Sif
- Merged into: Unionen
- Founded: 1920
- Dissolved: 2008
- Headquarters: Stockholm, Sweden
- Location: Sweden;
- Members: 350,000
- Affiliations: TCO, UNI

= Swedish Union of Clerical and Technical Employees in Industry =

Trade union in Sweden

The Swedish Union of Clerical and Technical Employees in Industry (Sif, formerly Svenska Industritjänstemannaförbundet) was the largest trade union for white-collar workers in Sweden.

Founded on 21 June 1920 at a conference in Jönköping, the union set up headquarters in Malmö, but moved to Stockholm in 1932. It stated its primary goal as being "to guarantee a good working life for its members". A main priority was taking part in the collective bargaining process. Workplace health and safety issues, competence and career issues were other major concerns. The organization also played an active part lobbying politicians in the interest of its members.
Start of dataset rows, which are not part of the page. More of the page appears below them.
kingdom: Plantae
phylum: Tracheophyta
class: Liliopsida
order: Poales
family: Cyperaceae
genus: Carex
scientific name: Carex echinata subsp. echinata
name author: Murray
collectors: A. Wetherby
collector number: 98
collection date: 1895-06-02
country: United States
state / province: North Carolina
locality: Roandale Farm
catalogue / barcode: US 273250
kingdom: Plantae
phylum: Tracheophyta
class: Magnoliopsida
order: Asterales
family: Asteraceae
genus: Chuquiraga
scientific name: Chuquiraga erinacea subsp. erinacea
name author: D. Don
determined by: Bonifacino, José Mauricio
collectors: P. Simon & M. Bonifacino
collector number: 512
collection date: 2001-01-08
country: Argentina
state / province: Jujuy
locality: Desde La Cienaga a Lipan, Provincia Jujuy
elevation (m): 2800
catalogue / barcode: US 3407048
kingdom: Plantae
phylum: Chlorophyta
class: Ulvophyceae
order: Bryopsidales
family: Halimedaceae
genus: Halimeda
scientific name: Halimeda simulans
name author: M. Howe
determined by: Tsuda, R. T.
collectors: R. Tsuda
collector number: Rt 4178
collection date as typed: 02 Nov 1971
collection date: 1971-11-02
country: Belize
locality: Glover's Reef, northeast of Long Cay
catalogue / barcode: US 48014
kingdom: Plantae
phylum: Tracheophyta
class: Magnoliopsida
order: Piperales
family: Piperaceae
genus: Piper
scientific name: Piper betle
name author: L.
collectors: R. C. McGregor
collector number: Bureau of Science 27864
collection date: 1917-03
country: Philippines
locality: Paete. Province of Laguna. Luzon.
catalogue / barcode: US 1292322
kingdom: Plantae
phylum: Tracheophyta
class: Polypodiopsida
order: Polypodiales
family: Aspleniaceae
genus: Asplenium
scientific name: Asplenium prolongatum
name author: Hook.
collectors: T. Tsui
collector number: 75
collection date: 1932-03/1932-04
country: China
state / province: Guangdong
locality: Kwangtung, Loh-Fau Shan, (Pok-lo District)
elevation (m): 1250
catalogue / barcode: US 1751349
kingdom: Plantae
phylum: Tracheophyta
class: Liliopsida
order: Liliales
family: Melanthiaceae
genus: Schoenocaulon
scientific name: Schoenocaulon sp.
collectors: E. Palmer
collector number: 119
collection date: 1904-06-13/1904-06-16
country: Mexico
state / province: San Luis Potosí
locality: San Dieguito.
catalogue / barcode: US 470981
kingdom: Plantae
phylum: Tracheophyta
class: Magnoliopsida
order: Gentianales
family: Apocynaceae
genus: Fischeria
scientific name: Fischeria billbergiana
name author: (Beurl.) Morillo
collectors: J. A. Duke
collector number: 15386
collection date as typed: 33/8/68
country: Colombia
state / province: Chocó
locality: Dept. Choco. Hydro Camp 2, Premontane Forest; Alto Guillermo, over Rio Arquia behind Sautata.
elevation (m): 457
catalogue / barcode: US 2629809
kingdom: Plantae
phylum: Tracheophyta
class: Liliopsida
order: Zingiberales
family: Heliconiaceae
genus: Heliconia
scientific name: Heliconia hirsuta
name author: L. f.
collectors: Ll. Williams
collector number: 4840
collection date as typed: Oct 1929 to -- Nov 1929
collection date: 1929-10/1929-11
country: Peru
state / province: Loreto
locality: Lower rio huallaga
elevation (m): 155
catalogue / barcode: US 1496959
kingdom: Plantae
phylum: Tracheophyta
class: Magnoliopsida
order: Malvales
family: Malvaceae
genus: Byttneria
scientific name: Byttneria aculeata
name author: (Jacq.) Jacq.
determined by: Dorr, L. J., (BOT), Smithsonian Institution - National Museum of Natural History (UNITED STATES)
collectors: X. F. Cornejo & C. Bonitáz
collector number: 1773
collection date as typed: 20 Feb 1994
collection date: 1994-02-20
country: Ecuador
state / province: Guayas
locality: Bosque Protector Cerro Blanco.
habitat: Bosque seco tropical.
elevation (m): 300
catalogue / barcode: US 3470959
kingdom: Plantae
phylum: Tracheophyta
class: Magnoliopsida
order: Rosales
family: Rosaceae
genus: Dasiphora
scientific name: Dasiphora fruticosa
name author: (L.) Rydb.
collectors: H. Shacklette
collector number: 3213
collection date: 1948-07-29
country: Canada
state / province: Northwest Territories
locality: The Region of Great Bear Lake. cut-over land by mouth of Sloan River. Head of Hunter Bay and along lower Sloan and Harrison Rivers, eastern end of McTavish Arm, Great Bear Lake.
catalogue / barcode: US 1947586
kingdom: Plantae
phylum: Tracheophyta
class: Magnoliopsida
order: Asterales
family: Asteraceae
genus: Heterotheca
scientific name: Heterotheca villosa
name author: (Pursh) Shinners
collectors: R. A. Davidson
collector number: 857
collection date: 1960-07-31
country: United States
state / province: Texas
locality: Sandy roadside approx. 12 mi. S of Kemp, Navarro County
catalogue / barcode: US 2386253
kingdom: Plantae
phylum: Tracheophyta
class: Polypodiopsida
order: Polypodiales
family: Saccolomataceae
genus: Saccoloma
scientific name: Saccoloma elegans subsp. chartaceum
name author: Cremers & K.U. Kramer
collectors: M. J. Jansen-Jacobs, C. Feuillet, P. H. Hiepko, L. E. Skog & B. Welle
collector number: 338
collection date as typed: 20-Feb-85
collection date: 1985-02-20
On formation, the union had just 653 members. It grew steadily, absorbing the Association of Stockholm Technicians in 1930, the Association of Timber Industry Employees in 1937, the National Association of Oil Employees in 1938, and the Swedish Association of Works Employees in 1940. It had 36,500 members in 1945, 107,136 in 1960, and a peak of 305,297 in 2001. The members worked in the private sector, in companies that operated in areas including IT, telecom, construction, manufacturing and research and development. A small number was self-employed. Membership was also open to students. Around 40 percent of the members were women, as was the final President, Mari-Ann Krantz, who after the fusion with HTF became the first President of Unionen.

The organization was not only one of the largest labour unions in Sweden, it was also one of the wealthiest. It had funds worth several hundred million dollars, allowing the union to set aside substantial money for large ad campaigns with the object of recruiting new members.

The organization had in the end of its existence 20 Regional Divisions with 23 local offices around Sweden and approximately 2.500 local union branches in the workplaces. About half the members did not belong to a local branch but could turn to a workplace representative acting as a point of contact and a channel for information.

The highest decision-making body was the Congress, held every four years. It consisted of 180 elected representatives from the workplaces. The Congress elected the 11 representatives of the Sif Executive.

The Swedish Union of Clerical and Technical Employees in Industry maintained independence from party politics. The organization was an affiliate of the Swedish Confederation of Professional Employees. It was also a member of several international industrial federations, such as Union Network International, a federation of unions in the IT, telecom, media & entertainment and graphics sector.

In 2008, the union merged with the Swedish Union of Commercial Salaried Employees to form Unionen.